## TO-DO ITEM
Please copy out the entries word for word, starting at the line that contains "Is it true that" and ending after the line that contains "Does the chart", leaving out the pictures.

## PROVIDED MATERIAL
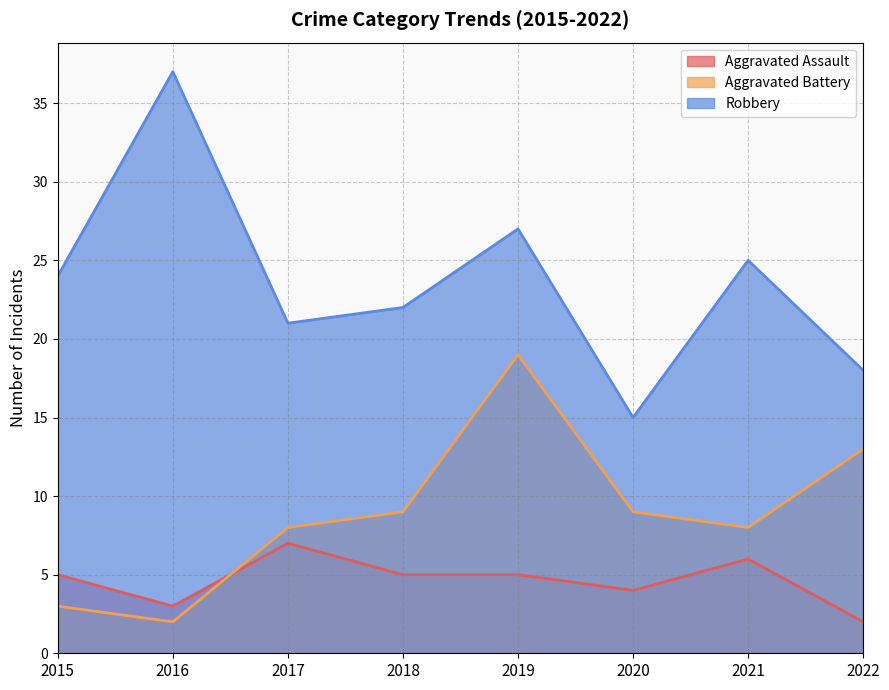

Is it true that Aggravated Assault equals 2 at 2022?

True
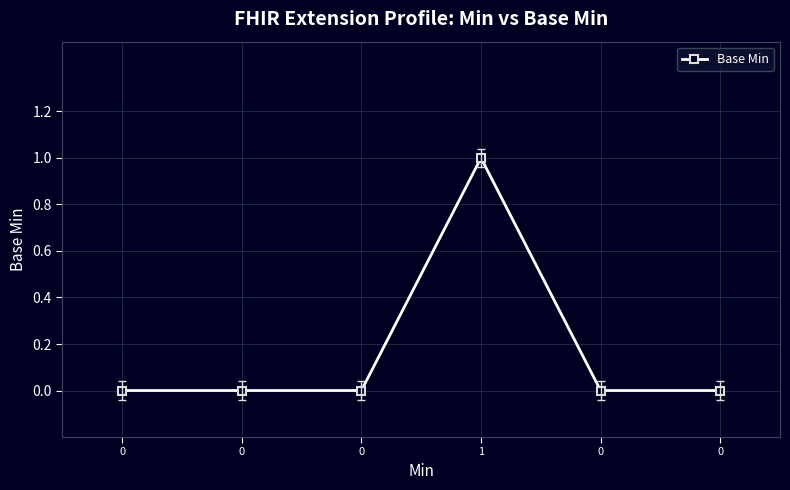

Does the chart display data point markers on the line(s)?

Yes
---
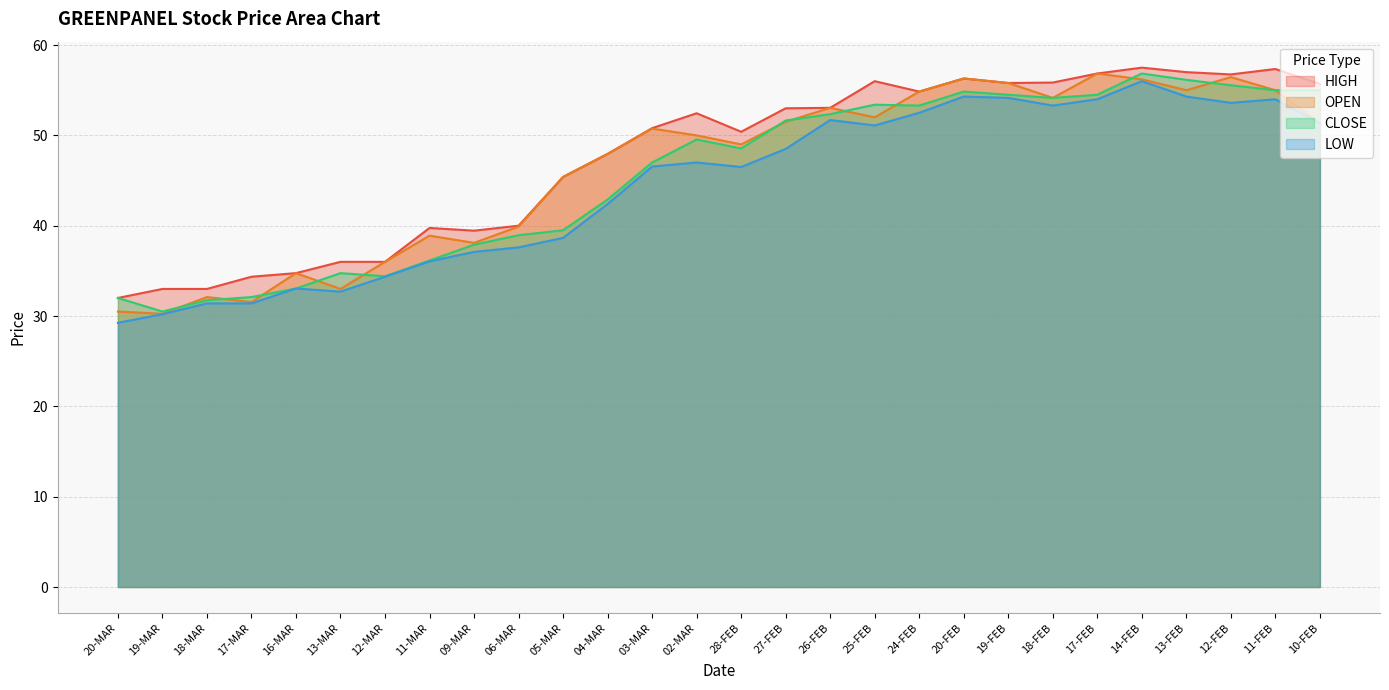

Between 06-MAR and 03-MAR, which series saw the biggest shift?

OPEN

## SOLUTION FOR THIS TASK
Is it true that Aggravated Assault equals 2 at 2022?

True

Does the chart display data point markers on the line(s)?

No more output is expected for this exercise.